Mrs C knocked on the door.

I’ve brought you a wee hot water bottle.  Well, it’s what we use.  Is

everything all right, dear?

Thanks.  Yes.  I don’t know.  Oh, Mrs C, listen to this!

If the leaders should be activated by sinister ambition, and a lust of meretricious glory, then the… Assembly, to whom at first they conform, becomes in its turn the dupe and instrument of their designs.  In this political traffic, the leaders will be obliged to bow to the ignorance of their followers, and the followers to become subservient to the worst designs of their leaders.
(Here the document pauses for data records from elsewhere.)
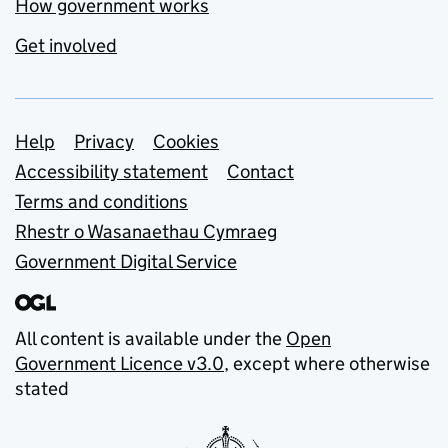
How government works
Get involved
Support links
Help
Privacy
Cookies
Accessibility statement
Contact
Terms and conditions
Rhestr o Wasanaethau Cymraeg
Government Digital Service
All content is available under the
Open
Government Licence v3.0
, except where otherwise
stated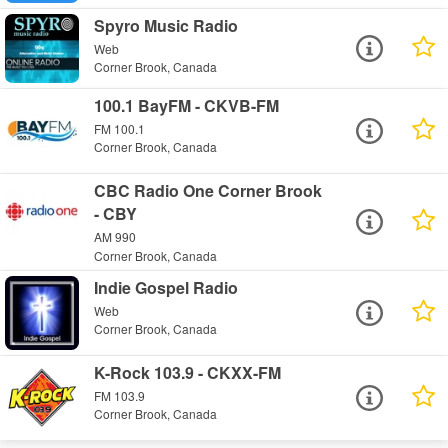
Spyro Music Radio
Web
Corner Brook, Canada
100.1 BayFM - CKVB-FM
FM 100.1
Corner Brook, Canada
CBC Radio One Corner Brook
- CBY
AM 990
Corner Brook, Canada
Indie Gospel Radio
Web
Corner Brook, Canada
K-Rock 103.9 - CKXX-FM
FM 103.9
Corner Brook, Canada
Och, the next bit is the one I like aboot inferior, mechanical members of their

professions who join projects which lay them open to lucrative deals.  He calls

such as they fomenters and conductors of the petty war of village vexation.

Nothing in heaven or earth can serve as a control on them.

Pretty pessimistic then?  Diana gathered her pashmina to her shoulders.

Weel, he says those who attempt to level never equalise and certain men ought not to suffer oppression from the state; but the state suffers oppression, if such as they, individually, or collectively, are permitted to rule.

Onywise, there’s little ye can do noo and ye huvnae the vote onywey.  The

Scots are never undecided.  You wait!  They’ll be gathering in their schiltrons

on Judgement- eh, polling day and woe betide onyone who dares tae meddle

wi’ their free consciences.  They can be gey thrawn and dinna appreciate

onyone assuming that they know whit they’re thinkin.’  Ah widnae like tae

be charging intae their solid line o’ pikestaffs.

Noo, wi’ a’ respect, put oot yer light and settle doon.